As the crowd crooned the chorus, 64-year-old Burgess pushed hard and harder. The boogie pioneer, who began his career in the advent of the disco revolution with Black Ivory, kept the feverous sing-along fuelled from the first track. While Burgess’ performance wasn’t lacking in energy, it was his vocal strength and sharpness that proved remarkable. Erupting tracks like “You’ve Got That Something,” were a welcome reminder of Burgess’ slow-burning production prowess.

The show, presented by J.A.W. — the Paris-born, Berlin-based promoter crew — was the last in a line of supreme bookings, which included jazz pioneer Pharoah Sanders a week earlier.

Not unlike the previous show, the support was strong enough the fill the venue in itself. While the prior saw Rabih Beaini on support, this time J.A.W. invited Stuttgart selector Motor City Drum Ensemble to soundtrack the evening’s warm-up. He played a set of Burgess classics and a range of other disco staples, to a full dancefloor. Tracks like Convertion’s “Let’s Do It,” that had the crowd shouting and whistling before Burgess even touched the stage.

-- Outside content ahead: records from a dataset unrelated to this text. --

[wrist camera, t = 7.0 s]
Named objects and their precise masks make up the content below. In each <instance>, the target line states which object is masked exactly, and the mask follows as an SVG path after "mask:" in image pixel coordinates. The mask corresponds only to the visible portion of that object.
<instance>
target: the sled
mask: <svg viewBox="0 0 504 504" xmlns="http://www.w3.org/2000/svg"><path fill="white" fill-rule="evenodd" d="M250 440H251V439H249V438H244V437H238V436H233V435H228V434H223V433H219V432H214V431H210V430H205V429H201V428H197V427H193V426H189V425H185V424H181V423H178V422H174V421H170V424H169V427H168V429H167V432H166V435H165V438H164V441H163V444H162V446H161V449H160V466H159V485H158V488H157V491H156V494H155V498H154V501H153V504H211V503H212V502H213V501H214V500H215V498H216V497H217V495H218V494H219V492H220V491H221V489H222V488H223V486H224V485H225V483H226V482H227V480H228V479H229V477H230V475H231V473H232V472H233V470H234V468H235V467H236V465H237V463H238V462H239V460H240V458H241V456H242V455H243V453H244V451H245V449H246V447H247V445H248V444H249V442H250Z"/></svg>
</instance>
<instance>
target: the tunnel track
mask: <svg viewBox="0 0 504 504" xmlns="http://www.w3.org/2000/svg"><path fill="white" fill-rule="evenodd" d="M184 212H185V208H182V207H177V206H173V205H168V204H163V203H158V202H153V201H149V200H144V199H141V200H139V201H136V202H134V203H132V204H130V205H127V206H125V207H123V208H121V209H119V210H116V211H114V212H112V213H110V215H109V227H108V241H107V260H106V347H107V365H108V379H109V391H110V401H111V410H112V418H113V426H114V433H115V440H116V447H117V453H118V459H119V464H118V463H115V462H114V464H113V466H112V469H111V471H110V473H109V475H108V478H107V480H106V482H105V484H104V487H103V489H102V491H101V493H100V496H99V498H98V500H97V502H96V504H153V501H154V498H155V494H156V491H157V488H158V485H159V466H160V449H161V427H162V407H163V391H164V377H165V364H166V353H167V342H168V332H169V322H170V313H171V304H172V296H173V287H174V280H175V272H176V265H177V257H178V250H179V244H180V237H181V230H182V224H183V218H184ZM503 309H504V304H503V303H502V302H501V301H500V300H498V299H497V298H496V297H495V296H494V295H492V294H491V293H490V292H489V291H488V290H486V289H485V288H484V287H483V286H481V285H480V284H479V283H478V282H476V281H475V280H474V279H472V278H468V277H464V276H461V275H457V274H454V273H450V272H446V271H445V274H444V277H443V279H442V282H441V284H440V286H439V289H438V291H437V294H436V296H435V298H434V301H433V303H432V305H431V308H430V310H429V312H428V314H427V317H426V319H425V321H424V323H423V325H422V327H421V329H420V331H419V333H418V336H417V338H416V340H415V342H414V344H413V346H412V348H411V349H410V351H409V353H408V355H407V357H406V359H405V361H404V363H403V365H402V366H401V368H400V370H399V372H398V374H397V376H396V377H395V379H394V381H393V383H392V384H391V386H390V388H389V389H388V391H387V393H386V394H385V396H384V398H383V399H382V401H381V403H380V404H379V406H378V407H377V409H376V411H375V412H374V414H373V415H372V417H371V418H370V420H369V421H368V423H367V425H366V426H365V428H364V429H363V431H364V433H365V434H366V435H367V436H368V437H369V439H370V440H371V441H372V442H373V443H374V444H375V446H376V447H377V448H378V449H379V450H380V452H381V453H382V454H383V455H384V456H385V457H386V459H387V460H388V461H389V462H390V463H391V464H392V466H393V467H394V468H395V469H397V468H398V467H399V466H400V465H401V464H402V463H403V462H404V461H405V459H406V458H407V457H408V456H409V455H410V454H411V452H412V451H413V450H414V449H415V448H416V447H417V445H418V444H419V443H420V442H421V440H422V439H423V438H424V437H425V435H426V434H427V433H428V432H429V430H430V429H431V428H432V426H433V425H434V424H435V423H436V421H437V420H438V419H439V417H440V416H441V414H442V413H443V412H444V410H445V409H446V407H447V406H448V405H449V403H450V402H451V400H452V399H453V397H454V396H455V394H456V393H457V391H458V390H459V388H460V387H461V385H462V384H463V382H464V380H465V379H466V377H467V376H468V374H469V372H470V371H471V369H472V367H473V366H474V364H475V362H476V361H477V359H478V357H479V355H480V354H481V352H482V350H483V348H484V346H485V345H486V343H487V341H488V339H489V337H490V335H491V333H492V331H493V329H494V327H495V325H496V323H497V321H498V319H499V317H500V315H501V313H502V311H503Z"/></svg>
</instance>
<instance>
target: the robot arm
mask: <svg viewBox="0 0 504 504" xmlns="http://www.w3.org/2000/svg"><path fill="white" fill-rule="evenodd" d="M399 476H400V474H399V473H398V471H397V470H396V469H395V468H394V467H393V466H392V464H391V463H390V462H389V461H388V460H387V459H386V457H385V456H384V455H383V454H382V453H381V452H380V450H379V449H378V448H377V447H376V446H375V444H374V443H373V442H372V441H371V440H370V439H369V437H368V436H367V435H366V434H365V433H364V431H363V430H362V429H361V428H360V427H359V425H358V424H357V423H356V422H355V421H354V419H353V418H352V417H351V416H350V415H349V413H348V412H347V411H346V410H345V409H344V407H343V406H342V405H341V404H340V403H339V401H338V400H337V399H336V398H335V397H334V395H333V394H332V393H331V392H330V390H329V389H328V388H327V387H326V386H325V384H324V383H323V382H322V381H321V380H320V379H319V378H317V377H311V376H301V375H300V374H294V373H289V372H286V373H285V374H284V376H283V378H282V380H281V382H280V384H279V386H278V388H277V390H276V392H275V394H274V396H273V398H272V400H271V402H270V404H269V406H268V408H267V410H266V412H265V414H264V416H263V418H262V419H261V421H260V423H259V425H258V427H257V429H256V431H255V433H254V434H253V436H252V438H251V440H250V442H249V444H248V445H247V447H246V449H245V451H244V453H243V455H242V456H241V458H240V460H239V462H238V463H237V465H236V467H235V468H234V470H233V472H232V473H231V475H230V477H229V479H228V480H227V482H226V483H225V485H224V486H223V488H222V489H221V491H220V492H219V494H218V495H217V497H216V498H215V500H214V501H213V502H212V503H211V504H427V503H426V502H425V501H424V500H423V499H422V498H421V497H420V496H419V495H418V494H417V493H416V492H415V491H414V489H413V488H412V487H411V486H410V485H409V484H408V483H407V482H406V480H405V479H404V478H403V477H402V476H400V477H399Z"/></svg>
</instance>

In Berlin, a city that’s known for its persistent, blossoming techno scene, other avenues like disco and boogie are afforded the room to breathe. That means even some of the biggest gigs on the calendar — like Burgess’ Berlin debut after 40 years — manage to almost miss the radar.

Photographs by Malte Seidel

Earlier in the week, when I’d gone to the free-beer-sponsored solo show at Carhartt, people were milling about as if not entirely convinced of the New Yorker’s musical credentials.

That attitude changed Saturday. By the end of the performance, which concluded with a raucous applause, Burgess’ grey, two-toned suit lapel had turned a much darker, sweat-stained ensemble.